On this website, CMS presents key information on the ePrivacy Regulation and the status of the legislative process. We explain in particular the scope of application of the ePrivacy Regulation and deal in detail with the hotly debated topic of tracking.
ePrivacy Regulation – current status and timescale
Originally, the ePrivacy Regulation was intended to apply from 25 May 2018 together with the General Data Protection Regulation (GDPR). Unlike with the GDPR, however, the EU states have not yet been able to agree on the draft legislation.
On 10 January 2017, the EU Commission presented the first draft of the ePrivacy Regulation; on 26 October 2017, the EU Parliament adopted an amended draft and voted in favour of negotiations with the Commission and the Council of the European Union (trilogue negotiations). On 5 December 2017, the Estonian EU Council presidency published its own draft. This was followed by drafts from the Bulgarian, Austrian and Romanian Council presidencies, with a major effort by the Finnish presidency as the most recent attempt.
To date, however, none of these countries has been able to bring about agreement among the EU Member States in the Council. The latest compromise proposed by Finland on 4 October 2019 likewise failed to gain sufficient support among the Committee of Permanent Representatives on 22 November 2019, with 14 votes being cast against it. Accordingly, there is as yet no authoritative draft Council text available. As a result, the trilogue negotiations that were scheduled to start in the second half of 2018 have not commenced yet. Given the change in the EU Council presidency on 1 January 2020, it is now up to the Croatian presidency to submit a new proposal to the Member States.
Following the failure of the latest draft, commentators don’t expect the ePrivacy Regulation to enter into force before 2023. A transitional period of 24 months means that any new regulations would then not come into effect before 2025.
Due to the stalled negotiations in the Committee of Permanent Representatives, however, there is also the prospect that the European Commission will withdraw the draft legislation completely. At present, the only certainty is that there will be no legal answer to a large number of data protection issues around electronic communications any time soon.
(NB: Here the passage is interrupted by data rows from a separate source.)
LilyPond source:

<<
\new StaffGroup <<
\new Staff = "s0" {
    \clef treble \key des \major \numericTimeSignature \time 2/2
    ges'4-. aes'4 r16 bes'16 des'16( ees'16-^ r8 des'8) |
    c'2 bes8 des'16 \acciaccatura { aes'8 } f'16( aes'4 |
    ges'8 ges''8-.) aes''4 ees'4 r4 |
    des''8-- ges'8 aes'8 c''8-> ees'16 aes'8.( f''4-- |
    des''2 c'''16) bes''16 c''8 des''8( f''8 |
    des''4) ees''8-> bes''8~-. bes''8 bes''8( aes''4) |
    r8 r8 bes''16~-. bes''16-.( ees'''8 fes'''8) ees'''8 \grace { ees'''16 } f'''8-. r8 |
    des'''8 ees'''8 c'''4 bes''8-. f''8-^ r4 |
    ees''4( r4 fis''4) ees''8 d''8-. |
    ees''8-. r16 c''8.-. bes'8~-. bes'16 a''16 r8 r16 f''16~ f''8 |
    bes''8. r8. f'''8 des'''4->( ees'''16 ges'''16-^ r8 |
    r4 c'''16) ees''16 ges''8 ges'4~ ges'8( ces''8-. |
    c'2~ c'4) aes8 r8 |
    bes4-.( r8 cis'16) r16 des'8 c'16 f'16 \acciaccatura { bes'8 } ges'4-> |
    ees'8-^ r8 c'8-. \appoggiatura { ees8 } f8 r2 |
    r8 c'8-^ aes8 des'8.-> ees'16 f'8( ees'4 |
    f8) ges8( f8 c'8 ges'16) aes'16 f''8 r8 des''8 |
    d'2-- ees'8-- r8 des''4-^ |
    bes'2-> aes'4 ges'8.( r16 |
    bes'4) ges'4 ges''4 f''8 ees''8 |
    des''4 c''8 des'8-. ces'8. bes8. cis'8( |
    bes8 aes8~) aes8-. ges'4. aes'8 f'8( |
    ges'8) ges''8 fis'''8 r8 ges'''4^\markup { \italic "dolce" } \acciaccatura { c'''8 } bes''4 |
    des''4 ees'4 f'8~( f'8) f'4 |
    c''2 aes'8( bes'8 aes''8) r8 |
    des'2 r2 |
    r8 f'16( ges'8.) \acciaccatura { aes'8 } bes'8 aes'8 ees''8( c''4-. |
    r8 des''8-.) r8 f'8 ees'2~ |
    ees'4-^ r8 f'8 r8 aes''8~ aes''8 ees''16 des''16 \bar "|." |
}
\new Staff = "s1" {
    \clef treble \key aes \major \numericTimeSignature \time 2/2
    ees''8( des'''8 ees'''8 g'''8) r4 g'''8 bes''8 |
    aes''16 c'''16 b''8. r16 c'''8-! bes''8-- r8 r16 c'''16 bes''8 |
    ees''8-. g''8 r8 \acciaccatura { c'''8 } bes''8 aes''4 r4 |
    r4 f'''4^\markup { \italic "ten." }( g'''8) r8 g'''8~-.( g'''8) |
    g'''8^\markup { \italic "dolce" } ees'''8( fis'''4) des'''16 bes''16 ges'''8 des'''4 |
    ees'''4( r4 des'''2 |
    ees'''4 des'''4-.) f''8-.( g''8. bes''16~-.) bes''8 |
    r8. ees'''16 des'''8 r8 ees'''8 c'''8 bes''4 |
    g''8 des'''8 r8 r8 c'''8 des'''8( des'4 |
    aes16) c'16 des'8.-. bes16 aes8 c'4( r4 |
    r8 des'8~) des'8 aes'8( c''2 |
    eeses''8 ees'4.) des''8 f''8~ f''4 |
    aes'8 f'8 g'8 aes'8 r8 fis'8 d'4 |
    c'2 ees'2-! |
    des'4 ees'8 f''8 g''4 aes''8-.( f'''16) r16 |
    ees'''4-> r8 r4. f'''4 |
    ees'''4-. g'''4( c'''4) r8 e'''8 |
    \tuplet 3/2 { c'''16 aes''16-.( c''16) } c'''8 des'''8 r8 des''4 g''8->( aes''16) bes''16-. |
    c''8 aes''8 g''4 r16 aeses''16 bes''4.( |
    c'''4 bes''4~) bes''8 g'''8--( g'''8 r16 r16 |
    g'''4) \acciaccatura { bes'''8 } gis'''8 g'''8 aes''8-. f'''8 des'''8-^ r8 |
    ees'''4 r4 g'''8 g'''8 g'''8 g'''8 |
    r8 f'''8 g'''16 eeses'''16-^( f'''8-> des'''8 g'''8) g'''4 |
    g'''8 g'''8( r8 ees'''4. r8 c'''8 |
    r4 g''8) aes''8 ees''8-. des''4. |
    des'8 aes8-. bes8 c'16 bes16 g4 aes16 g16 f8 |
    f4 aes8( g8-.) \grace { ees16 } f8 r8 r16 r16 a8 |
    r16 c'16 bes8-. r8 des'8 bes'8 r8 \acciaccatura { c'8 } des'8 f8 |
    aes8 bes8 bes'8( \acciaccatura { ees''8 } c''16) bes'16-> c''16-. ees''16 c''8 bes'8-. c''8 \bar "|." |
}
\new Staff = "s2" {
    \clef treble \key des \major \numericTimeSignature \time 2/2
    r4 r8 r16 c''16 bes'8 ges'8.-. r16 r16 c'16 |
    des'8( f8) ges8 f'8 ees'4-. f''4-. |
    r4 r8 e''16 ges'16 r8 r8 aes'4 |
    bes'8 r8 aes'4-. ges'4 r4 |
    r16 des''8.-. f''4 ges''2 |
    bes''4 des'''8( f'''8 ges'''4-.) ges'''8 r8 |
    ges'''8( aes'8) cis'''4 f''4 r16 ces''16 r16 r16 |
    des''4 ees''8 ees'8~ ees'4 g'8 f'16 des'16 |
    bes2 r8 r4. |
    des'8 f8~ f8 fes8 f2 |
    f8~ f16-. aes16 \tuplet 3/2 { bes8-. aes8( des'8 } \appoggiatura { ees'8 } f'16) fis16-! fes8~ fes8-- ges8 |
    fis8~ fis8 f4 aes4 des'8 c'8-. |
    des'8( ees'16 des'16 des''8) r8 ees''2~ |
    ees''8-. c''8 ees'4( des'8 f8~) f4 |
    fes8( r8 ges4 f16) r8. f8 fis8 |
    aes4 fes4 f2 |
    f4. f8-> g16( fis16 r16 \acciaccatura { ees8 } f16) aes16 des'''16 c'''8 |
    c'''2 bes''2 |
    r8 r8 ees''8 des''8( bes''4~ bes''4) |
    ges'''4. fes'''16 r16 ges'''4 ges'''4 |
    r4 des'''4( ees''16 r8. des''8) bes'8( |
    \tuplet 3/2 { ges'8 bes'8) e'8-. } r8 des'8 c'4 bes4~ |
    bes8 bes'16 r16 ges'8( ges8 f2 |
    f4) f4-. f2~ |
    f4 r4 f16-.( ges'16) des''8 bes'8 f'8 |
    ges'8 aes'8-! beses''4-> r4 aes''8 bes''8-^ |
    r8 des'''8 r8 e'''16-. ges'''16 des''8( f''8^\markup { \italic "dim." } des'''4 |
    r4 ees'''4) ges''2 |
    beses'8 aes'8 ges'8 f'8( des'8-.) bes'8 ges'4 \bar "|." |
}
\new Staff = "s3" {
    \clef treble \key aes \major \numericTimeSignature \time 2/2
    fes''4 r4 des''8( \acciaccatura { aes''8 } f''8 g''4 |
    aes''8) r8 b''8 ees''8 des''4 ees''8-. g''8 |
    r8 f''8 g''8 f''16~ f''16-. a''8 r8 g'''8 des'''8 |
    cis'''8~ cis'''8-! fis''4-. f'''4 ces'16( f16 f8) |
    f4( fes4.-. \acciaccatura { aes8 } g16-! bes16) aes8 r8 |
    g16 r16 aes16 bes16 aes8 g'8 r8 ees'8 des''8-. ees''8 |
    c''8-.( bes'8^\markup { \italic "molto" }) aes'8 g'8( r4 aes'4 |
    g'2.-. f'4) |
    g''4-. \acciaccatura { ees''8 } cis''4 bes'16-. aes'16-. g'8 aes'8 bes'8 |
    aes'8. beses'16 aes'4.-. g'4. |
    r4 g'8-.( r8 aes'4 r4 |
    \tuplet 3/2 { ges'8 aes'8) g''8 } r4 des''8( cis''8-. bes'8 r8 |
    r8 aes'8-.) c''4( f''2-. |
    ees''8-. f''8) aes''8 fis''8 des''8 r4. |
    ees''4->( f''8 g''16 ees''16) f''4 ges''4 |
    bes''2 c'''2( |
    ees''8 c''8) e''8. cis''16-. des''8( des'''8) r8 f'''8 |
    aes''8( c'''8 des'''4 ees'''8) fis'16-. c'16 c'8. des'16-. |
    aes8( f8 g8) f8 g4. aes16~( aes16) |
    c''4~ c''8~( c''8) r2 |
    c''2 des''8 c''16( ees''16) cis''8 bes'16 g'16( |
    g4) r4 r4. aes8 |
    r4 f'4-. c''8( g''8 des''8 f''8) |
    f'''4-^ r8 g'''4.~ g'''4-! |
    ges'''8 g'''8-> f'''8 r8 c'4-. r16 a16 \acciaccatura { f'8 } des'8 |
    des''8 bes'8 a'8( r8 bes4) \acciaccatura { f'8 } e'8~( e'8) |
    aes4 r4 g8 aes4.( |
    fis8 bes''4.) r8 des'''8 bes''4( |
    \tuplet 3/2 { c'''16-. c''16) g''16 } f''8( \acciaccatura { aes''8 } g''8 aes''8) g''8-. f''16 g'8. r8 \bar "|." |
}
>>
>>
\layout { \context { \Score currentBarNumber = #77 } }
ePrivacy Regulation - chronological overview
- 4th Draft by the Finnish Presidency, 4 October 2019
- 3rd Draft by the Finnish Presidency, 18 September 2019
- 2nd Draft by the Finnish Presidency, 26 July 2019
- Draft by the Finnish Presidency, 12 July 2019
- Progress Report by the Romanian Presidency, 20 May 2019
- Draft by the EU Parliament (Report A8-0324 / 2017), 26 October 2017
- Draft by the European Commission, 10 January 2017 (German version)
Current framework of administrative fines under the ePrivacy Regulation
As is already the case with infringements of the GDPR, companies face substantial fines if they breach the ePrivacy Regulation.
The draft ePrivacy Regulation essentially cites the provisions of the GDPR with regard to rules on legal remedies, liability and penalties. The stipulation on administrative fines (Article 23 of the draft), for example, refers to Article 83 of the GDPR.
Depending on the nature of the infringement, fines may amount to EUR 20,000,000 or 4% of the company’s worldwide annual turnover, whichever is higher (Article 23(3) of the draft).
Data processing justified after balancing interests?
The GDPR provides legal grounds for processing personal data based on the legitimate interests of the controller (Article 6(1), sentence 1, letter f). Although many experts have called for a similar provision in the ePrivacy Regulation, to date there is no such rule. This raises the crucial question as to how the scopes of application of the GDPR and the ePrivacy Regulation are to be distinguished in this respect, since legitimation under Article 6(1), sentence 1, letter f of the GDPR is only possible if the GDPR is applicable.